There was something notable to the 1798 rising, however, that took place in the counties of Wicklow and Wexford. The rebel effort, which was long assumed to be just a spontaneous insurrection, was, on reflection by many historians of the period, too methodically conducted not to have been the product of skilled military planning. In fact, had it not been for a couple of poorly-followed-up victories against the loyalists, the rebel effort would in all likelihood have succeeded, and driven the British from the island. A minutely-devised uprising in Dublin, commanded by local Protestant aristocracy, was only thwarted as it began because spies had infiltrated the inner circle. The Wicklow/Wexford insurrection commenced at roughly the same moment, and began sweeping in a wide swath toward Dublin, as if a pincer movement had been put in place, intended to surround British forces. This rising lasted for weeks where it should have petered out in a day or two, that is, if it had only been a spur-of-the-moment inciting of the rabble as historians and observers then tended to portray it. The rebellion was extraordinarily successful on many fronts. The question is: Who was the mastermind?

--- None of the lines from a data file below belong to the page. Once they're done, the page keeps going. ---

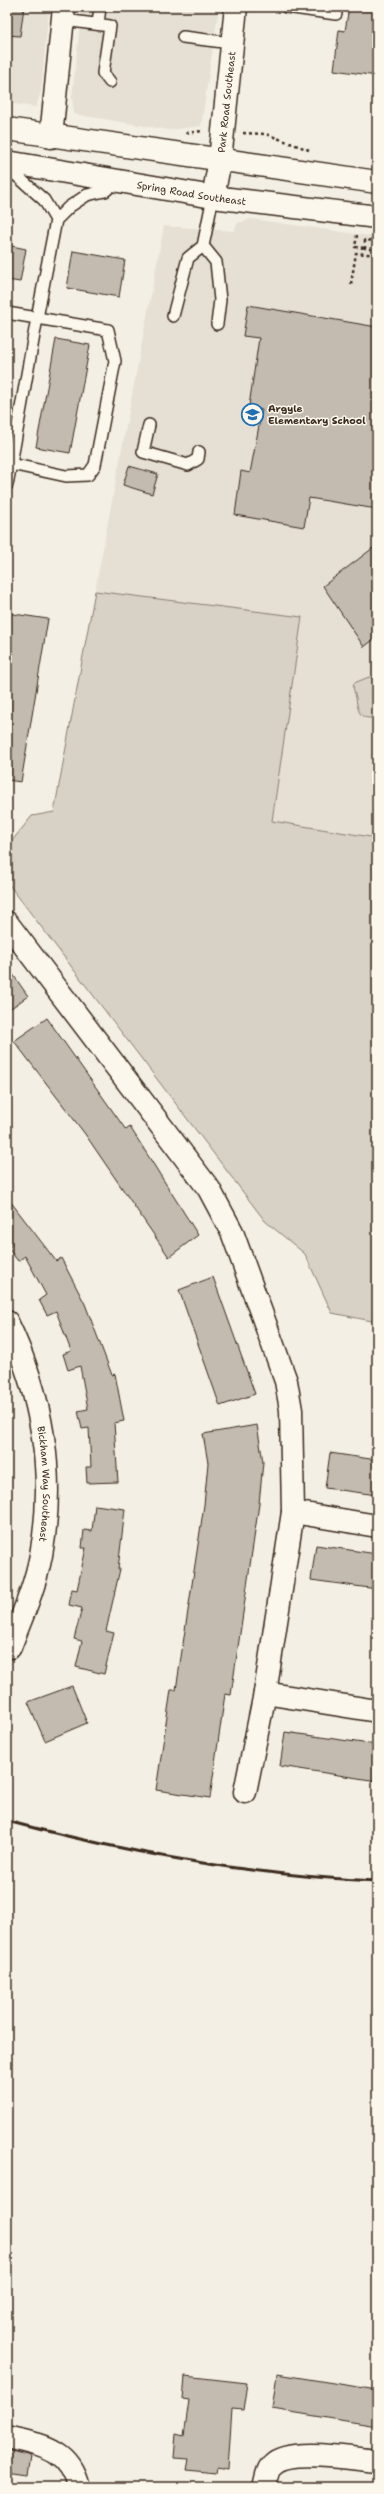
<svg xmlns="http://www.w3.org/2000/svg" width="384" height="2494" font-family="'Shantell Sans',sans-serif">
<rect width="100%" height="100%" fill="#f3efe4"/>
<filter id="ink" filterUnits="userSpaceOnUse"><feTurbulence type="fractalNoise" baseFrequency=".025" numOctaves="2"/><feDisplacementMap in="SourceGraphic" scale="8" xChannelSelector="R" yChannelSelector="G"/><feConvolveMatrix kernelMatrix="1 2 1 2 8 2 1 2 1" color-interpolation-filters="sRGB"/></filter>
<g filter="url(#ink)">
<path fill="#e5dfd4" d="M 7,7 L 49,7 L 41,91 L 36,107 L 7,103 Z
M 82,7 L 219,7 L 201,126 L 169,130 L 74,114 L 72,97 Z
M 251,219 L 377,237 L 377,838 L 272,822 L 301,617 L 95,591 L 164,226 L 234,231 L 238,223 Z"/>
<path fill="#d8d1c6" stroke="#8a7e72" d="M 95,591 L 302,617 L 272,821 L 377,838 L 377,1322 L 332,1313 L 305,1254 L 265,1221 L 7,882 L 7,847 L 32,816 L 54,812 Z
M 369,677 L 377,679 L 377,717 C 360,721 358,712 356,698 C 355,692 352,689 354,683 Z"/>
<path fill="#c3bbb0" stroke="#3b2a1e" d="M 7,7 L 24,7 L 20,36 L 7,35 Z
M 349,7 L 377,7 L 377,76 L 334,70 L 339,30 L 345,31 Z
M 7,245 L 26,249 L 20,282 L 7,280 Z
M 73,251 L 125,260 L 119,297 L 67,288 Z
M 248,305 L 377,327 L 377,509 L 309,498 L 304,527 L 235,515 L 241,471 L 250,473 L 262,410 L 249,406 L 259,338 L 243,336 Z
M 56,339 L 90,345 L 70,453 L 36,447 Z
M 129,466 L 158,474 L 152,494 L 123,485 Z
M 377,545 L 377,637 L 364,647 L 323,586 Z
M 7,613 L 48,619 L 21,782 L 7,780 Z
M 7,966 L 28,996 L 7,1011 Z
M 47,1018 L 126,1130 L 130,1127 L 198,1235 L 169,1257 L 85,1134 L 14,1041 Z
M 7,1197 L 56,1261 L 61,1258 L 85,1304 L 112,1375 L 115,1374 L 124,1421 L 114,1423 L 118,1482 L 87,1483 L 86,1467 L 91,1467 L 89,1428 L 82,1429 L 78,1411 L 88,1409 L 80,1366 L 68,1370 L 63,1354 L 71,1351 L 56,1311 L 47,1315 L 39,1300 L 46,1295 L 25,1256 L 18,1261 L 8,1248 L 12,1244 L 7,1237 Z
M 213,1277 L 255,1394 L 220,1406 L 179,1290 Z
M 257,1425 L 263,1462 L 259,1504 L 231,1695 L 225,1694 L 210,1798 L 156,1790 L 171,1690 L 176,1690 L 204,1505 L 208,1463 L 203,1434 Z
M 330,1453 L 377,1460 L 377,1495 L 325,1488 Z
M 95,1505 L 125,1509 L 118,1569 L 120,1569 L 106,1631 L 114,1633 L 104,1674 L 76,1667 L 82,1641 L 74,1639 L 82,1608 L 69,1605 L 72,1589 L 77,1590 L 86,1548 L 82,1548 L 84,1530 L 92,1531 Z
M 316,1545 L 377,1554 L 377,1589 L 311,1580 Z
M 72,1686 L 87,1723 L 45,1741 L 28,1702 Z
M 285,1732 L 377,1745 L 377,1781 L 280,1766 Z
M 277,2374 L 377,2390 L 377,2426 L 272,2409 Z
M 185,2376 L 247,2383 L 243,2410 L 232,2409 L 228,2469 L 216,2467 L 215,2473 L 187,2470 L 189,2459 L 174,2458 L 176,2434 L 184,2436 L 189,2400 L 183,2399 Z
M 7,2450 L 31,2456 L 28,2475 L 7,2472 Z"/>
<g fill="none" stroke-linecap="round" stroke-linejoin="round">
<defs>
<path id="lane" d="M 286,7 L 336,14
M 64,20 L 110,26 L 103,73 L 110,82
M 98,24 L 100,7
M 183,37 L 231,43
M 7,167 L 44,200 L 56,220
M 203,246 L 216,262 L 220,300 L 217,324
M 7,313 L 37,318 L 56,220 L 69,207 L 87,195 L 105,191 L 117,181
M 173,316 L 188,258 L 203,246 L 213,197
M 149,425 L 143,452 L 188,465 L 198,459 L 199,452
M 7,464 L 11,464 L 66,476 L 88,475 L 95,465 L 115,361 L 108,330 L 37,318 L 11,464 L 7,485"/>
<g id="street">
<path d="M 51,137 L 64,7"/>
<path id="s1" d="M 213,197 L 220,160 L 236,7"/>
<path d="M 7,923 L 209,1189 L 232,1232 L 286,1381 L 291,1410 L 293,1512 L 265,1693 L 377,1711"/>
<path id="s2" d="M 7,1322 C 42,1394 56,1475 41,1555 C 35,1587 22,1616 10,1647"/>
<path d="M 293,1512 L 377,1526"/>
<path d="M 245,1792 L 265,1693"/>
<path d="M 7,2437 C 40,2445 70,2448 79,2487"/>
<path d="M 264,2487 C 266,2480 267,2469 273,2464 C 290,2447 354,2459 377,2461"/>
</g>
<g id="secondary">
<path d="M 7,129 L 377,182"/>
<path id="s3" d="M 7,162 L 213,197 L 377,217"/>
</g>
</defs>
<use href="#lane" stroke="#3b2a1e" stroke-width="14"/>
<use href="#street" stroke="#3b2a1e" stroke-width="25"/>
<use href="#secondary" stroke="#3b2a1e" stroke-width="25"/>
<path stroke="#3b2a1e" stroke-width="2.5" stroke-dasharray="3 3" stroke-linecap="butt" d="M 186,133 L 202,131
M 243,133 L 266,134 L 309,150
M 357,235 L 355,247 L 365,248
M 377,241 L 365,240 L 365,248 L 377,250
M 351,284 L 356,253 L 377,255"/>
<use href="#lane" stroke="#fbf7ec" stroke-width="11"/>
<use href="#street" stroke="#fbf7ec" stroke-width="22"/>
<use href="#secondary" stroke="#fbf7ec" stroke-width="22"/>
<path stroke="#3b2a1e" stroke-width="3" d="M 7,1821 C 128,1853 252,1876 377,1881"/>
</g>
</g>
<defs>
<symbol id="school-ring" viewBox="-11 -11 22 22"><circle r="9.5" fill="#fbf7ec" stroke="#1f6fb2" stroke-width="1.5"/><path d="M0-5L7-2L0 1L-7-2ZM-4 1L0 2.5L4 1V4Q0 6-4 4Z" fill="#1f6fb2"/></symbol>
</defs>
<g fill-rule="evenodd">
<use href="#school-ring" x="240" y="402" width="25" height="25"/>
</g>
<g text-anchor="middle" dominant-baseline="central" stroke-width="3" stroke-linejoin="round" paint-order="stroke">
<g font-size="10" fill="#3b2a1e" stroke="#fbf7ec">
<text stroke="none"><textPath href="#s1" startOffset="96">Park Road Southeast</textPath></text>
<text stroke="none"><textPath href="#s3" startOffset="187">Spring Road Southeast</textPath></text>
<text stroke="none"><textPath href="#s2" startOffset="168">Bickham Way Southeast</textPath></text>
</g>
<g font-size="10" font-weight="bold" fill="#3b2a1e" stroke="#fbf7ec" text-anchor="start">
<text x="268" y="408">Argyle<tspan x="268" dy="12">Elementary School</tspan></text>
</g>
</g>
<rect width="384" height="2494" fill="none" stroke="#fbf7ec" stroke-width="24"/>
<rect x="12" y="12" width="360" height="2470" fill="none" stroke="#3b2a1e" stroke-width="1.5" filter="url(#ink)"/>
</svg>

In “Beyond the Berezina,” that individual was Sir Malcolm Ussher, member of Ireland’s Protestant Ascendancy, who wished that the government of Ireland be transferred to the Irish rather than left in the hands of the British. While the Ascendency was at least superficially sympathetic to the plight of the Catholic peasantry, the main Protestant objective was self-government, self meaning the high-born Irish Protestants. Still, Sir Malcolm was genuinely concerned with the betterment of the Catholic condition, as were many Protestants of the day. Not for another 123 years would the Republic of Ireland become a free nation. The rebellion of the Irish Catholics against the loyalist element still goes on, though, to one extent or another in Northern Ireland, whose six counties remain part of the United Kingdom.

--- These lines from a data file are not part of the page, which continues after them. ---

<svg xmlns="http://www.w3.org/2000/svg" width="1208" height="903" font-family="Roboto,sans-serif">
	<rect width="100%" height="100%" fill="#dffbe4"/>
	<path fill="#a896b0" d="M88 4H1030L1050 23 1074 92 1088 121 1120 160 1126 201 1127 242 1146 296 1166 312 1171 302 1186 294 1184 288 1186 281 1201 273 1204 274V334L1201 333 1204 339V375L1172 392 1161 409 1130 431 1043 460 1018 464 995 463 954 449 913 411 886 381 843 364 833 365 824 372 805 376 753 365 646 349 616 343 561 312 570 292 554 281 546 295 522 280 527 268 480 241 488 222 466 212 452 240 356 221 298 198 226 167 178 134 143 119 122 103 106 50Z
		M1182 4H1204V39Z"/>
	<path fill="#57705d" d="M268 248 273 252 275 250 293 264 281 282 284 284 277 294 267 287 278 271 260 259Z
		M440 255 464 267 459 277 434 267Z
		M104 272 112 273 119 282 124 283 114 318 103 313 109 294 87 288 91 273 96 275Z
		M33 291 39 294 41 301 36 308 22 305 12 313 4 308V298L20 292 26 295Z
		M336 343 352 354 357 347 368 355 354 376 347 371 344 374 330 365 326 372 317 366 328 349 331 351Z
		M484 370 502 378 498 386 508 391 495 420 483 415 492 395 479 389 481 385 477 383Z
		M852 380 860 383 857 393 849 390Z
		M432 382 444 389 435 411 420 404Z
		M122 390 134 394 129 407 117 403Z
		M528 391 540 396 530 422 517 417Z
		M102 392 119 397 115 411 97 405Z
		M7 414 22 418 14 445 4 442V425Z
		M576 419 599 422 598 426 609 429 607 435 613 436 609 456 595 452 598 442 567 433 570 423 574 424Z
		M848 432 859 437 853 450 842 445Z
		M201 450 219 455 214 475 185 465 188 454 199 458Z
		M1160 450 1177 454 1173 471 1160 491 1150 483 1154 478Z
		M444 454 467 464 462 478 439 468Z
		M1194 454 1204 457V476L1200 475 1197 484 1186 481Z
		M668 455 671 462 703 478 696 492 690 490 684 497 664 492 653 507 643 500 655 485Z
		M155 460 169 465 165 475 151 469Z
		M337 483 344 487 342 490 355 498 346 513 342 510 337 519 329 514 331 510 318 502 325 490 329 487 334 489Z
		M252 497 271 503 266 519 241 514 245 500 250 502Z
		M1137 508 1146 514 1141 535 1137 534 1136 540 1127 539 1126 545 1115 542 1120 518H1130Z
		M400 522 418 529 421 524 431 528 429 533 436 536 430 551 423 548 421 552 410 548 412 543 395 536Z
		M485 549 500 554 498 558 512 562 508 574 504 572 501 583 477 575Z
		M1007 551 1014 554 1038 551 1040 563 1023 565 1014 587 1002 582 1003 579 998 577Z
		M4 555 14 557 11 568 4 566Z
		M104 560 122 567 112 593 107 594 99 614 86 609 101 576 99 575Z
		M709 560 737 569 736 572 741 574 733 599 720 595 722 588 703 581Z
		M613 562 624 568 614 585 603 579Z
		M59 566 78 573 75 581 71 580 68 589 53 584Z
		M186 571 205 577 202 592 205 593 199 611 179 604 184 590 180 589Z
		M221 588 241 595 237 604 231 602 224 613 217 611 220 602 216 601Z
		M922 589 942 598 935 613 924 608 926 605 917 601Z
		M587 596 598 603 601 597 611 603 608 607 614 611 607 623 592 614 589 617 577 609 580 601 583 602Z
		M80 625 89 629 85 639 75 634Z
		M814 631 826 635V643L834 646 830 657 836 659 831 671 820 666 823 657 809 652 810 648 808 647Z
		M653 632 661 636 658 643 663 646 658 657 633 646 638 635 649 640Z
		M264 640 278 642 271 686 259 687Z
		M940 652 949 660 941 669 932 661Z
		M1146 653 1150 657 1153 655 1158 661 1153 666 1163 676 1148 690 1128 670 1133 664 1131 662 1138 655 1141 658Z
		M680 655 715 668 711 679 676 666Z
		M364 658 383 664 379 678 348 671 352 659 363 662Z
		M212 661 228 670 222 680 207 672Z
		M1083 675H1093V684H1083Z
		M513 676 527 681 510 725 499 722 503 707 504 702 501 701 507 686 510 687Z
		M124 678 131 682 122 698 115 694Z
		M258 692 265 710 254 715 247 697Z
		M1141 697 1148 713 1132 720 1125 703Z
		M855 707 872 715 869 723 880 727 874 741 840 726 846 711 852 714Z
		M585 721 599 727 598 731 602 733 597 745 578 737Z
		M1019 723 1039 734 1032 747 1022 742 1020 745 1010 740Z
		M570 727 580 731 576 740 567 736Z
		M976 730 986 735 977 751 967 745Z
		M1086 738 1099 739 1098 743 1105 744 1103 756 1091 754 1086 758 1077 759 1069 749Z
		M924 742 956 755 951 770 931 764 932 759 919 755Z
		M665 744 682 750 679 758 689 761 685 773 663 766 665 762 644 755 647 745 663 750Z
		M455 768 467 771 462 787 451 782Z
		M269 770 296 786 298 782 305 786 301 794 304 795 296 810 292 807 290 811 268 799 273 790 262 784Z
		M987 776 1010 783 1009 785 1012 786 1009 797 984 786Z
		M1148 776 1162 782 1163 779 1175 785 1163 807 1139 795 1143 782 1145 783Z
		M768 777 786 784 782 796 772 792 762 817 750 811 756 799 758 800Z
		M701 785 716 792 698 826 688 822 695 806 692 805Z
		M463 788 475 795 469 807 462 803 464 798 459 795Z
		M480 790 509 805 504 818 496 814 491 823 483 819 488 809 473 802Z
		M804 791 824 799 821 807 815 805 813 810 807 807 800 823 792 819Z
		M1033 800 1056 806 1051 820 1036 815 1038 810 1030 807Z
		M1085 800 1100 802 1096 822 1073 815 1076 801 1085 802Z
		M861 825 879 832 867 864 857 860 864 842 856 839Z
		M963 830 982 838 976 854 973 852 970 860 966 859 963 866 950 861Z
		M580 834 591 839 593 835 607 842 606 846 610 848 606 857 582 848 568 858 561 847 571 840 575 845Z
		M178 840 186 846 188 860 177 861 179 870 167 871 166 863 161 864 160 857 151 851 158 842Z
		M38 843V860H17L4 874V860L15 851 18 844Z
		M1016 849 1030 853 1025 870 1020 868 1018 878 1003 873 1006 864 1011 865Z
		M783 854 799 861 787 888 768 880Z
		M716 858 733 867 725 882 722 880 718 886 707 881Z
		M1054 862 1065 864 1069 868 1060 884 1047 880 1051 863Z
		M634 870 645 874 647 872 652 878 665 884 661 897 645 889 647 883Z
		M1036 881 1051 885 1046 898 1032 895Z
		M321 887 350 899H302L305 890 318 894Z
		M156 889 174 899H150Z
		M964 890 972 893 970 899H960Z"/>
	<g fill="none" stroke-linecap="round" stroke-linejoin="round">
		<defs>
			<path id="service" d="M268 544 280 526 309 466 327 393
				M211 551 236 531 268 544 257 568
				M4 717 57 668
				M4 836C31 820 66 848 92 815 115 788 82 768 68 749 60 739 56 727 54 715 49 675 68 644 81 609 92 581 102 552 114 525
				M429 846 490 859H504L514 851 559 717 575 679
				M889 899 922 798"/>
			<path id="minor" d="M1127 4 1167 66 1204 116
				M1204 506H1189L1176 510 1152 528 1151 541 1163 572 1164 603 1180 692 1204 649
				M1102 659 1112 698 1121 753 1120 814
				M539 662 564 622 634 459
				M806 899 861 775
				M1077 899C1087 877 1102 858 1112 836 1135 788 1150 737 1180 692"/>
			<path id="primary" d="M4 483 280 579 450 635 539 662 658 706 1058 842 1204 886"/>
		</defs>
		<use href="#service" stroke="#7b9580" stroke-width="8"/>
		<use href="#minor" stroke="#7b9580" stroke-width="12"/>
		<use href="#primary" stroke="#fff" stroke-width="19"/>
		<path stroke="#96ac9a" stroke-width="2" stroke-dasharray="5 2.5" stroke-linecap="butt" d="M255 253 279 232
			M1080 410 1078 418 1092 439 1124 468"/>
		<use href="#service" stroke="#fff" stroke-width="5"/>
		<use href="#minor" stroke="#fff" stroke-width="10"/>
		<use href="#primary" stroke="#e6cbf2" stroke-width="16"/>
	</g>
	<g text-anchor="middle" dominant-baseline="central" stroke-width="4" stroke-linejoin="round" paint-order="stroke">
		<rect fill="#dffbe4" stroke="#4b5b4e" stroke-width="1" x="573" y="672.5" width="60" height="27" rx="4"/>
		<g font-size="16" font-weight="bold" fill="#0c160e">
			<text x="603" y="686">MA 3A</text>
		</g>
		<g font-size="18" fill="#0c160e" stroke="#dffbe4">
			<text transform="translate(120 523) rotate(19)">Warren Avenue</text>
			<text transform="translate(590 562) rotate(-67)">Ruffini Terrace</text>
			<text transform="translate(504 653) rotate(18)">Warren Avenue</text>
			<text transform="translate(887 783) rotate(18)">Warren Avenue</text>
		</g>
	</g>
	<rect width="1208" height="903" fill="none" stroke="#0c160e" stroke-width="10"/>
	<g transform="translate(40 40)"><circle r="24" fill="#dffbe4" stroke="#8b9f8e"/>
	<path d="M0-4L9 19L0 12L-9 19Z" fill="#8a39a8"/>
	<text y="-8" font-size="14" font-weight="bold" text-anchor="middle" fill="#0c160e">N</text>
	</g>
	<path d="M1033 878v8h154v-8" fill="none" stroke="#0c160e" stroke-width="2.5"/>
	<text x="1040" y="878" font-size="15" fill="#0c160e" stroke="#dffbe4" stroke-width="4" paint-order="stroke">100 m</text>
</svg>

Life in 18th and 19-century Ireland for the Catholic—and generally Irish-speaking—peasant was one of servitude. The majority of the island’s land was owned by absentee landlords who left the management of their estates to agents. The tenant peasant was allowed a small piece of dirt to farm potatoes for his own subsistence, but spent most of his time working the landowner’s property to pay the rent. Irish Peasant ChildrenThe agents by and large were brutal and corrupt men who intimidated the tenants into submission. Tenants were expected to evince respect for their superiors at all times. Agents, judges, aristocracy, and nobility dealt harshly with any low-rank insolence—such as failing to yield the right-of-way on a road or cutting down a tree for firewood. (Peasants could dig and burn peat for warmth and nothing else.) The 17th-century Penal Laws, designed to eliminate Popery in Ireland altogether, had only lately been relaxed, and certain severe articles yet remained. Probably the worst of these was the tithe. Catholics (and Presbyterians) were required to pay a substantial percentage of their income to the Church of Ireland, which was a branch of the Anglican Church—a church not attended by Catholics or Presbyterians. Tithe proctors collected tithes from the tenants, often by way of the lash, which made these men despicable to the Irish peasant. For decades Catholics had been forbidden to be teachers, and although that law was rescinded a few years prior to 1798, the Catholic population was overwhelmingly illiterate because of it, and consequently impoverished and dependent. Famine and disease swept through the Irish countryside every several years, and hunger was a way of life for the peasantry. Irish Rebellion

The majority of the Irish who rose up against their government in 1798 had nothing to lose. The wealthy Protestants who provided the leadership and lit the fire, on the other hand, had everything at stake—people such as Wolfe Tone, Lord Edward Fitzgerald, and the Sheares Brothers, Henry and John, of Dublin. And then there was that mysterious architect of the Wexford insurrection, known in “Beyond the Berezina” as Sir Malcolm Ussher.